Front of house the business will continue its focus working alongside people like Fred Sirieix, through his Art of Service, and Edward Griffiths is joining from the Royal Household to ensure there is a genuine career path for employees. Mahony says: "For years we have focused on chefs and culinary and we want to show that, while that's fantastic, working as a waiter in a fine-dining restaurant or serving tables in a local restaurant is equally exciting.

"We're really proud of our association with John and delighted that he's back behind the stove, so to speak, where he is at his best and where our chefs appreciate him the most."

A selection from the menu

Home-smoked salmon, cucumber, watercress and violet artichokes £11

Pork and black pudding terrine, pickled onions and apple £8

Confit duck, liver parfait, cherry and fig chutney £10

Local venison loin and faggot, bacon, cabbage and creamed potato £22

Cod loin, caper and raisin purée, parsnip and chervil root £20

Berkshire partridge, lentil and mushroom pie, bread sauce £19

Egg custard tart, clementine sorbet £8

Chocolate and Guinness sponge, malt ice-cream, yogurt £8

Pear tatin, blue cheese, muscatel ice-cream £8

Truffle and potato terrine, pickled mushrooms and ketchup, ricotta beignets

Serves 10

For the terrine

250g butter

20ml white truffle oil

10 large potatoes, washed and peeled

25g salt

40g fresh Berkshire truffle

For the pickled mushrooms (makes 10 servings)

100g trompette

100g chanterelle

170g girolle

75ml vegetable oil

5g salt

50g white wine vinegar

For the mushroom ketchup (makes about 20 servings)

200g onion, finely sliced

25g dried cep

50g butter

1 bay leaf

5g thyme

1 clove of garlic

300g white wine

350g button mushrooms, finely sliced

250g field mushrooms, finely sliced

750ml water

250ml cream

10g salt

100ml balsamic vinegar reduction

For the ricotta beignets

(makes 10 servings)

350g ricotta cheese

3g salt

100g flour

1 beaten egg

200g panko breadcrumbs

To garnish Seasonal greens and heritage carrots

First, make the terrine. Clarify the butter and add the truffle oil. Thinly slice the potatoes (think pommes boulangere), place in a bowl, season with salt and leave for 10 minutes. Line a terrine mould with baking paper.

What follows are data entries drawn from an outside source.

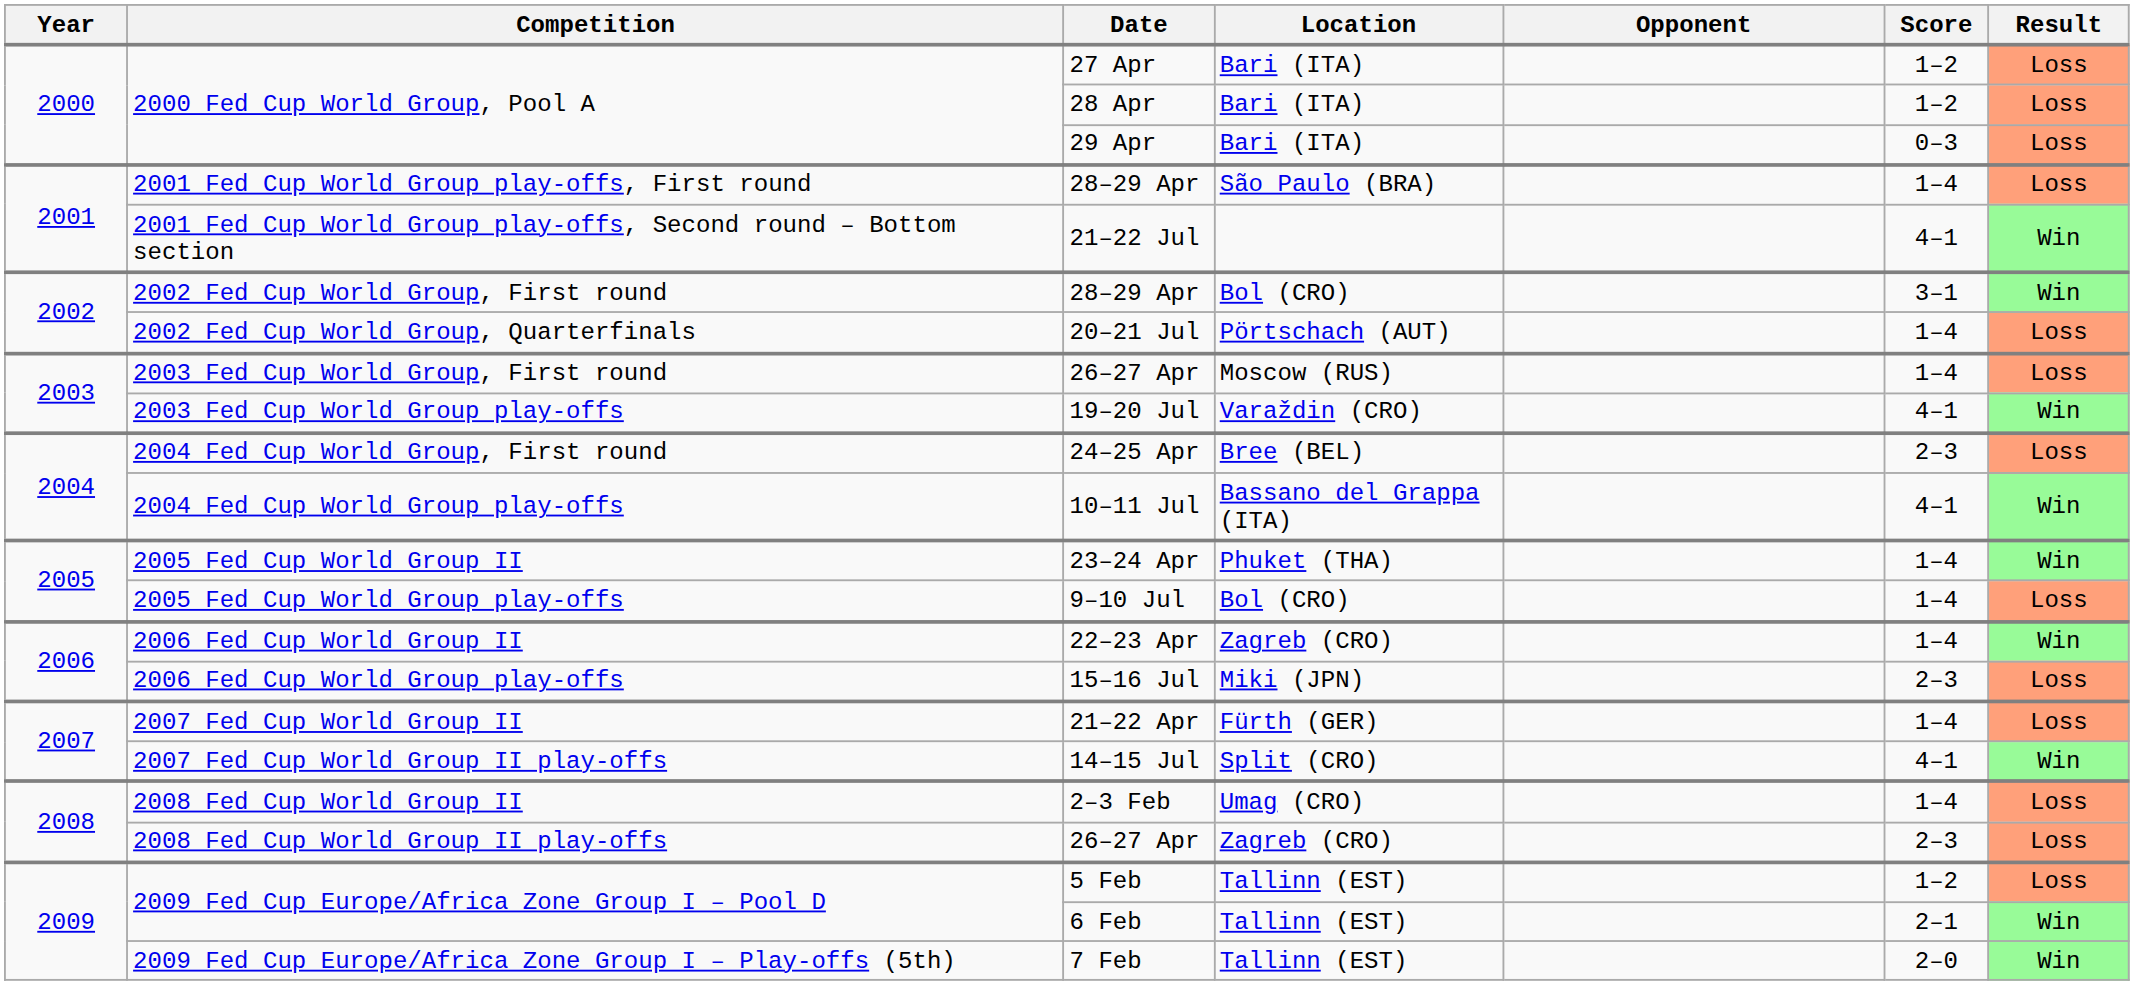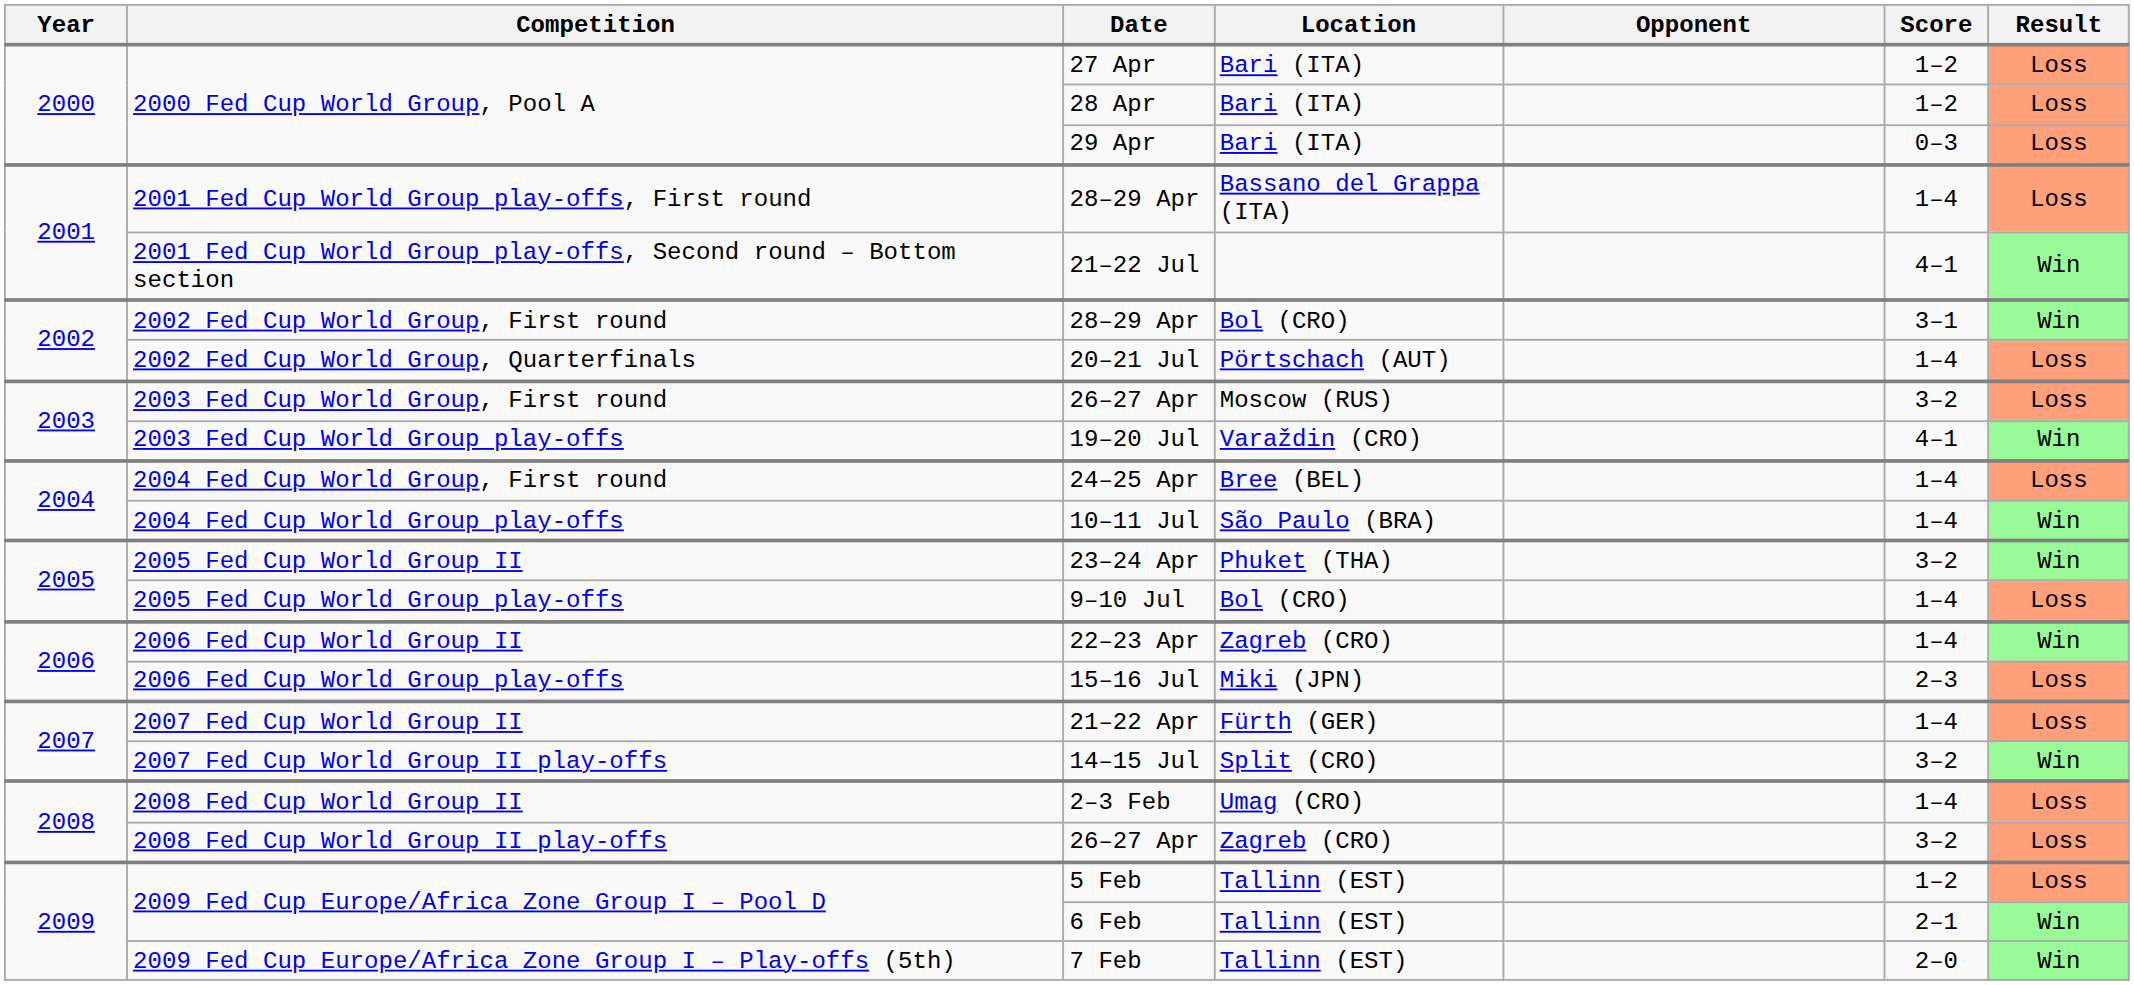2001 Fed Cup World Group play-offs, First round / 28–29 Apr | Location: São Paulo (BRA) -> Bassano del Grappa (ITA)
2003 Fed Cup World Group, First round / 26–27 Apr | Score: 1–4 -> 3–2
24–25 Apr | Score: 2–3 -> 1–4
10–11 Jul | Location: Bassano del Grappa (ITA) -> São Paulo (BRA)
10–11 Jul | Score: 4–1 -> 1–4
23–24 Apr | Score: 1–4 -> 3–2
14–15 Jul | Score: 4–1 -> 3–2
2008 Fed Cup World Group II play-offs / 26–27 Apr | Score: 2–3 -> 3–2
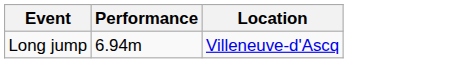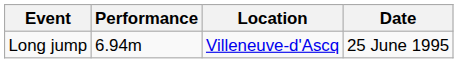+ column: Date | 25 June 1995
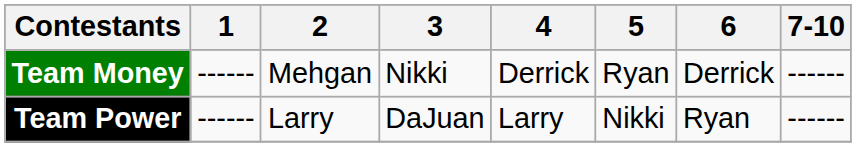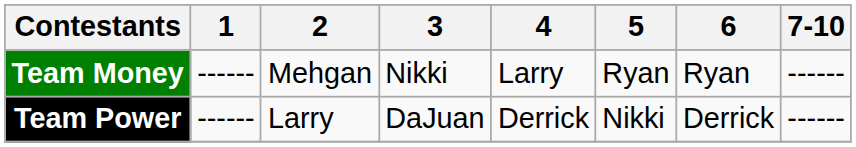Team Money | 4: Derrick -> Larry
Team Money | 6: Derrick -> Ryan
Team Power | 4: Larry -> Derrick
Team Power | 6: Ryan -> Derrick
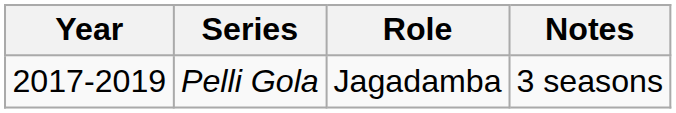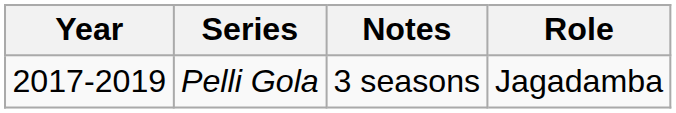columns swapped: Role <-> Notes
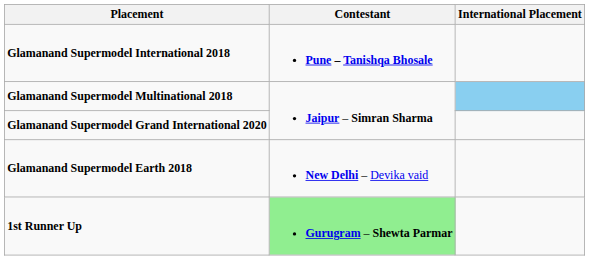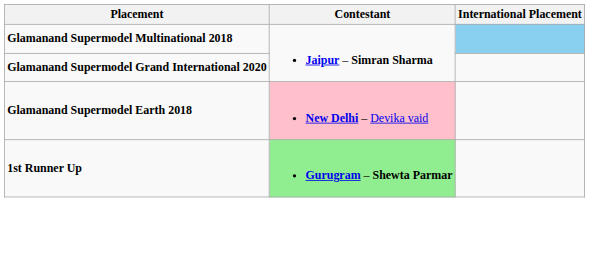- row: Glamanand Supermodel International 2018 | Pune – Tanishqa Bhosale
Glamanand Supermodel Earth 2018 | Contestant: no background -> pink background
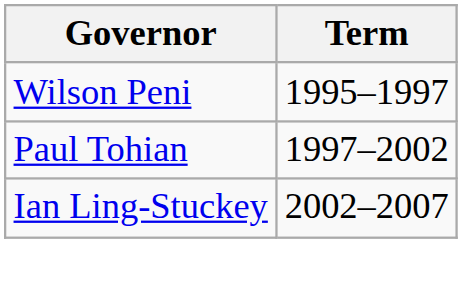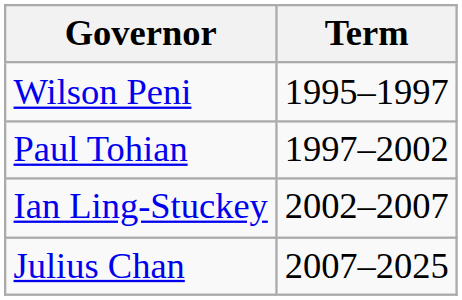+ row: Julius Chan | 2007–2025
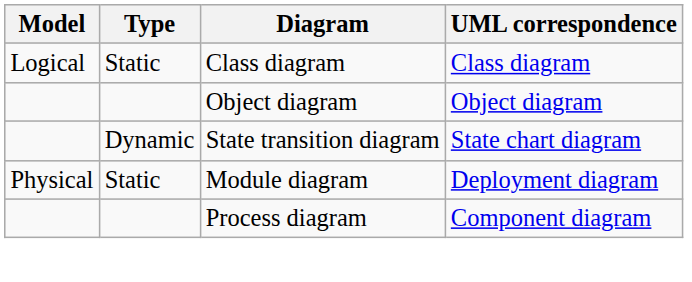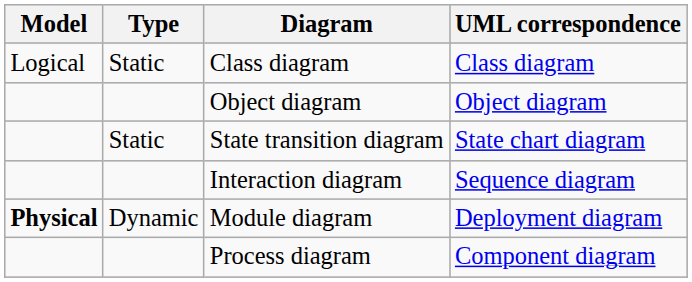State transition diagram | Type: Dynamic -> Static
+ row: Interaction diagram | Sequence diagram
Module diagram | Model: normal -> bold
Module diagram | Type: Static -> Dynamic
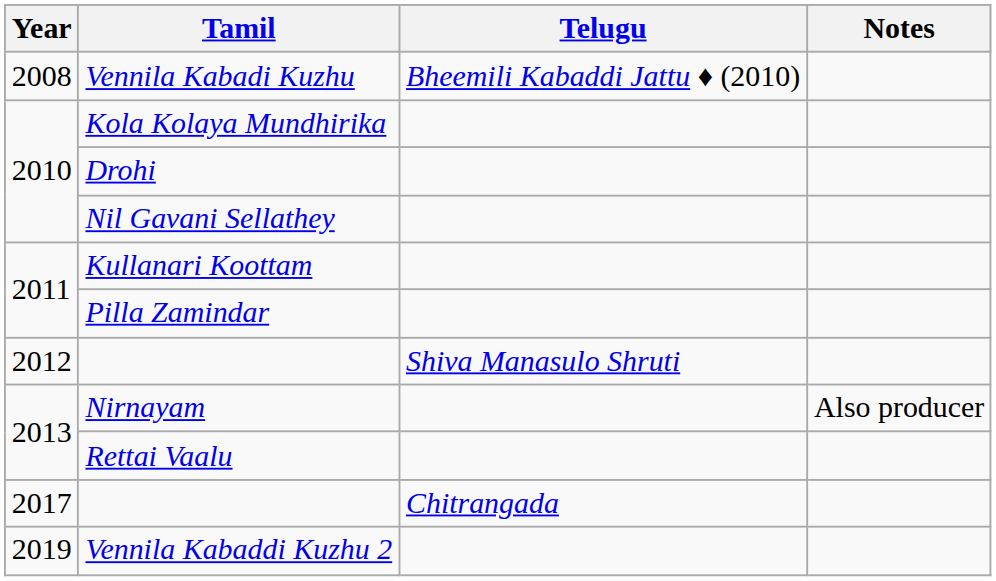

After 10 minutes, mix the butter into the potatoes and start to layer them in the terrine mould. For every four layers of potato, grate fresh truffle across the whole layer. Cover the top with foil and bake at 160°C for 45 to 60 minutes. Once cooked, press in the fridge until cold, then turn out and wrap in clingfilm so the potatoes keep their shape. Slice 3cm thick and store in a container and chill or cook as below.

To prepare the pickled mushrooms, sweat the mushrooms in oil in a hot pan and season. Deglaze with the vinegar. Chill the mushrooms and store in a container.
To prepare the ketchup, colour the onions and dried cep in the butter with the aromats, add the white wine and reduce completely. Add the mushrooms and cook out. Add the water and reduce by two-thirds. Add the cream, reduce and blitz. Pass through a chinois and then season with salt and balsamic vinegar.

To make the ricotta beignets, hang the ricotta in a cloth overnight to remove excess liquid. Fold in the salt, roll into balls of 10g and freeze on a tray for two hours. Roll the balls in flour, egg and panko breadcrumbs and return to the freezer. Cook, from frozen, in the fryer for 2 minutes at 180°C.

To finish the terrine, add a small amount of oil and clarified butter to a frying pan on a moderate heat. Place the sliced terrine in the pan and cook carefully on both sides until golden.
Serve a slice of truffled terrine with ketchup, pickled mushrooms, ricotta beignets, heritage carrots and seasonal greens.